### TEXT PROVIDED
Yesterday, I finished the rough draft of an article that has been killing me for three weeks. The editor can’t look at it for another week, so I have a nice reprieve. I don’t want it to come out until after the holidays anyways, because nobody reads online articles in December.
Tomorrow, I’m going into New York City to watch a video team prepare a short clip on an alternative school. I’m supposed to write an accompanying article for the video, but I won’t have to do much until January.
So, I’m finally able to get my holiday chores in order. I’ll run to the mall in an hour, after the Adobe technical team and I hash out the last issue with transferring my old computer applications to my new computer.
I need this day really, really badly. We’re all off our game here with my work and Steve’s. Steve got a nice promotion this week. Yay, Steve. But he’s had a couple of late nights with holiday parties and all that, so I haven’t had his help with Ian’s homework and kitchen cleanup. He’s going to have more responsibilities at work, so that means more for me at home. Which is fine. It’s not like I have two little kids with one being very autistic-y anymore. I can get a full day of work done in my little office and get to the gym and make dinner.
In the early days of Apt. 11D, I was very frustrated by my inability to make progress professionally while having responsibility with the kids. Poverty made things more complicated, because we couldn’t afford help; we lived in an area that only had very expensive help.
Autism made things even more complicated, because nobody could help. If Ian threw up in the school cafeteria, because of food sensitivities, only I could drop everything to pick him up from school. Only I could go to the IEP meetings. Only I could calm him down when his anxieties got the best of him. Only I could understand his garbled speech. We’re in a whole different place now. Today, he plays with the school marching band.

### HOW TO COMPLETE THIS TASK
Copy the passage from the post about work and family life word for word, starting at "So, I’m finally" and ending at "my new computer.".

### DATA LISTING
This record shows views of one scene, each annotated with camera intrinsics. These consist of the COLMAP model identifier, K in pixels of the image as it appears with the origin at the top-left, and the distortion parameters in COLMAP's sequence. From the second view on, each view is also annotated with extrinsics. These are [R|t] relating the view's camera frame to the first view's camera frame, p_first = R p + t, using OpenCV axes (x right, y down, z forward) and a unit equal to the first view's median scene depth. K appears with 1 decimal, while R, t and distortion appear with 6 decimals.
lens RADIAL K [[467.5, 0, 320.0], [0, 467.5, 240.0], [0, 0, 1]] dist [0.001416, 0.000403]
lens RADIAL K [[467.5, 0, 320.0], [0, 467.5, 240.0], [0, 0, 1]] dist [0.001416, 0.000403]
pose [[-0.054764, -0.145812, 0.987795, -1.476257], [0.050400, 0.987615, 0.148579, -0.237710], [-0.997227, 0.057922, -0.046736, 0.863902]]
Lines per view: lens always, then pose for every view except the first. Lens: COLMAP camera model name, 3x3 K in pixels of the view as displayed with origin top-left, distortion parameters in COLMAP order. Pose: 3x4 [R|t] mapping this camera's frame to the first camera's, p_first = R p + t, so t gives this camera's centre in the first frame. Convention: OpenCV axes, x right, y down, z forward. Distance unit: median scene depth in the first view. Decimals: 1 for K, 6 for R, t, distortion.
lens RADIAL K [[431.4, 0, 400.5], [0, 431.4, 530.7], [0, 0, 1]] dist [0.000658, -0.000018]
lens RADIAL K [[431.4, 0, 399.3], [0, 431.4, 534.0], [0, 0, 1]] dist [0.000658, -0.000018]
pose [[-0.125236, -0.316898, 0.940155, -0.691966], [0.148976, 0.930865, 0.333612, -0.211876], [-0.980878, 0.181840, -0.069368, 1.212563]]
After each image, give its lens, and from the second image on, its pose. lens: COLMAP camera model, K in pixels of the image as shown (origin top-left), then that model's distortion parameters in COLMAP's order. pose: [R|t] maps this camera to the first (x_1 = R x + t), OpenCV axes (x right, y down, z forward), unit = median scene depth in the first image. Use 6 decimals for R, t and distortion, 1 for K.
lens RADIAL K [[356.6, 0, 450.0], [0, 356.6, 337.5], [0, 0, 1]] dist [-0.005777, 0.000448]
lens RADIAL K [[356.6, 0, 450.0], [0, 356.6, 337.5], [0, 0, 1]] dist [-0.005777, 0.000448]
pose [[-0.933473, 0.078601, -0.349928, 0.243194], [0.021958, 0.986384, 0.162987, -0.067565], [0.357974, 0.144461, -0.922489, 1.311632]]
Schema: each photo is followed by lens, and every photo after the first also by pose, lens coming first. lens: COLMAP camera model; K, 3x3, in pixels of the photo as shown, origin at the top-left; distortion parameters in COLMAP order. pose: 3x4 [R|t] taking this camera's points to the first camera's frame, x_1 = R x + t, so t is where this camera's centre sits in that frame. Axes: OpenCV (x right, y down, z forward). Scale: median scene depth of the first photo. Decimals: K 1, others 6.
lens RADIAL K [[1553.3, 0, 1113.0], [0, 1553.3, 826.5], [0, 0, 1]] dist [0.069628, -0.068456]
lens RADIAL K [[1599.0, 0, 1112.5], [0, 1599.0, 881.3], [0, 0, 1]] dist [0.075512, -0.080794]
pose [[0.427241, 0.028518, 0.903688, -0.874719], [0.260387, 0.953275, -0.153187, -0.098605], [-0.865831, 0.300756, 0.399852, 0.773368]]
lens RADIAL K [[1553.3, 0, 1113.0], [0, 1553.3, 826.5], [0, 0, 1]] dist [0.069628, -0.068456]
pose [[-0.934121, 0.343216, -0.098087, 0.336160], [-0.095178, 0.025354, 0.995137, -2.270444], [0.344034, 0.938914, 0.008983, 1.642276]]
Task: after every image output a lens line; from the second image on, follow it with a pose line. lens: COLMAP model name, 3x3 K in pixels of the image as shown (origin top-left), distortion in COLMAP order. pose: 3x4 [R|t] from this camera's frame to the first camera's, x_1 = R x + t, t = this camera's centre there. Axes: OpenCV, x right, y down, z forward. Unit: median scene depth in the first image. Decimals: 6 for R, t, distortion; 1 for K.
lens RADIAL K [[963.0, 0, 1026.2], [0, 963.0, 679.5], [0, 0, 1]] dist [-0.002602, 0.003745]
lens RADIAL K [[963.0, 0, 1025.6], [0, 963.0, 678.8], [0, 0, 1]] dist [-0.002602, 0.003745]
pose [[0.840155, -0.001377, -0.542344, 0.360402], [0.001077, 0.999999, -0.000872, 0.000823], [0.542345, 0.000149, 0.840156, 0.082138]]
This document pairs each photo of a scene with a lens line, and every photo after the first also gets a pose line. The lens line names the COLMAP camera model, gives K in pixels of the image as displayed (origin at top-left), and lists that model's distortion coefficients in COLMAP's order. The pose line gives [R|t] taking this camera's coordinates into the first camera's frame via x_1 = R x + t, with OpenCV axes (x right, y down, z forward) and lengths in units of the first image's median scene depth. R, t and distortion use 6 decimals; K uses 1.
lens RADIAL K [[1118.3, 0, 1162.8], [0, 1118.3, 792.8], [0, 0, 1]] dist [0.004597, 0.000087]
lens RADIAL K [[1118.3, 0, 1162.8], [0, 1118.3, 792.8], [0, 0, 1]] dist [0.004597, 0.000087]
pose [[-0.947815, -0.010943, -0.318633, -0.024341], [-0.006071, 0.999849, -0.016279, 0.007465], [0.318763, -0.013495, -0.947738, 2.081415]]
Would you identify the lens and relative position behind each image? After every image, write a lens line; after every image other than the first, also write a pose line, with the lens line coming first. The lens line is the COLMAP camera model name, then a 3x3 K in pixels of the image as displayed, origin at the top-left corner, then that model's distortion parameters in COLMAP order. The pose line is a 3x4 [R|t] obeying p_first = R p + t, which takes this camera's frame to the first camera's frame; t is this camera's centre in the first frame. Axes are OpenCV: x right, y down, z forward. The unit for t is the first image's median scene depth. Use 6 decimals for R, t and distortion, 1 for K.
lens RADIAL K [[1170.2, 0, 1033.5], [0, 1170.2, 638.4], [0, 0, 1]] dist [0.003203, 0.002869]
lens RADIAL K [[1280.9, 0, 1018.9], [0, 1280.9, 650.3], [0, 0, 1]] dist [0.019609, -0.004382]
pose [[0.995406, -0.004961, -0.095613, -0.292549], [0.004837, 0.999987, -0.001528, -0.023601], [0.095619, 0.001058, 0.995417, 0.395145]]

### TASK SOLUTION
So, I’m finally able to get my holiday chores in order. I’ll run to the mall in an hour, after the Adobe technical team and I hash out the last issue with transferring my old computer applications to my new computer.